Senator McGuire met one of our KinderCare Education Center Directors, Angie Lantz, earlier this year. The two started a conversation about early childhood education and when Elanna came to Anchorage in August visit to local centers, she and other KCE leaders joined Senator McGuire and Angie in thinking of ways in which KCE could bring quality early childhood education to Alaska’s youngest learners. Senator McGuire invited Elanna to return in October to speak to Summit attendees about the benefits of ECE – both for students and for their community.

“Dr.
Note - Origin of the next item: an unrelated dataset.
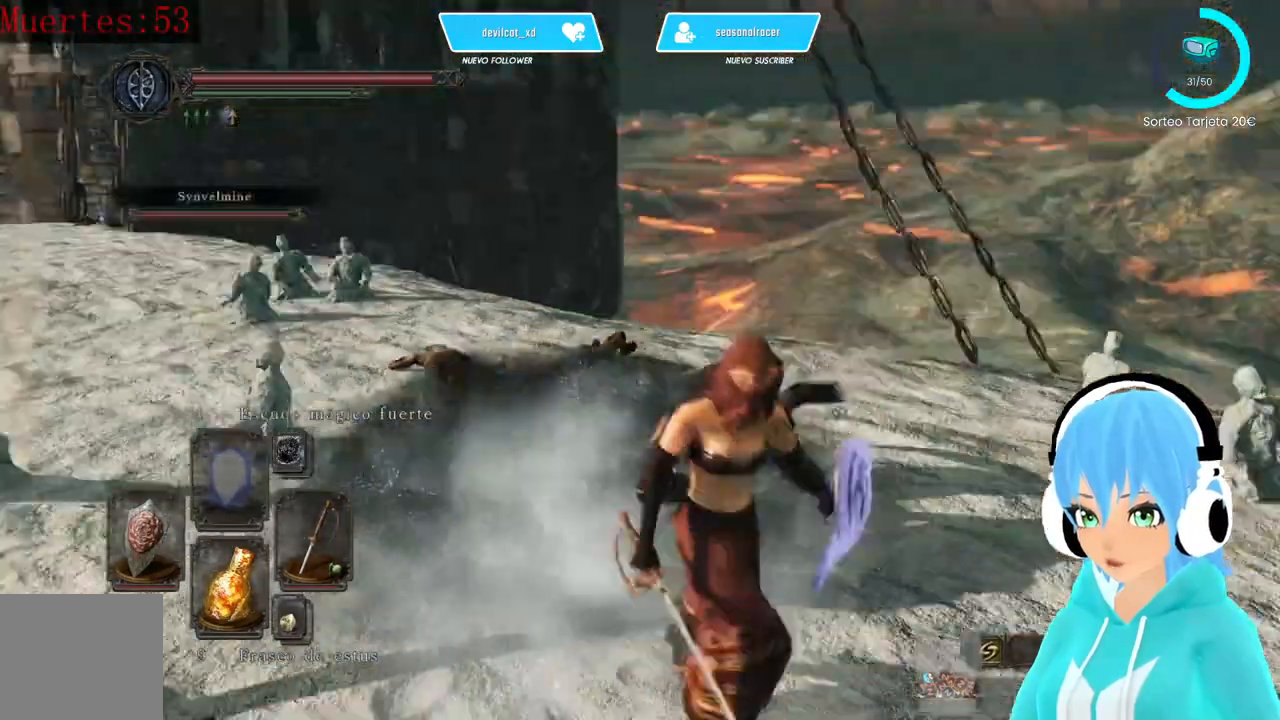
{"dt_ms": 500, "buttons": [], "left_stick": "up-right", "right_stick": "left", "events": [[500, "left_stick", "up-right"]]}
Yalow’s decades of experience serving the mission of early childhood development added eye-opening depth to our fourth annual Alaska Women’s Summit,” said Senator McGuire. “KinderCare has been a driving force in closing the childcare gap in our state, but we have miles to go and Dr. Yalow reminded the more than 250 women gathered [at the summit] why it was so important that we stay the course.”

Elanna’s talk was so well-received she was invited to return to the 2017 summit – which will focus on early childhood education. In the meantime, she and other KCE leaders will continue to talk with Alaskan officials about how KCE can become more involved in the early childhood education community in Alaska and how KCE can help ensure more Alaskan children have access to high-quality learning opportunities.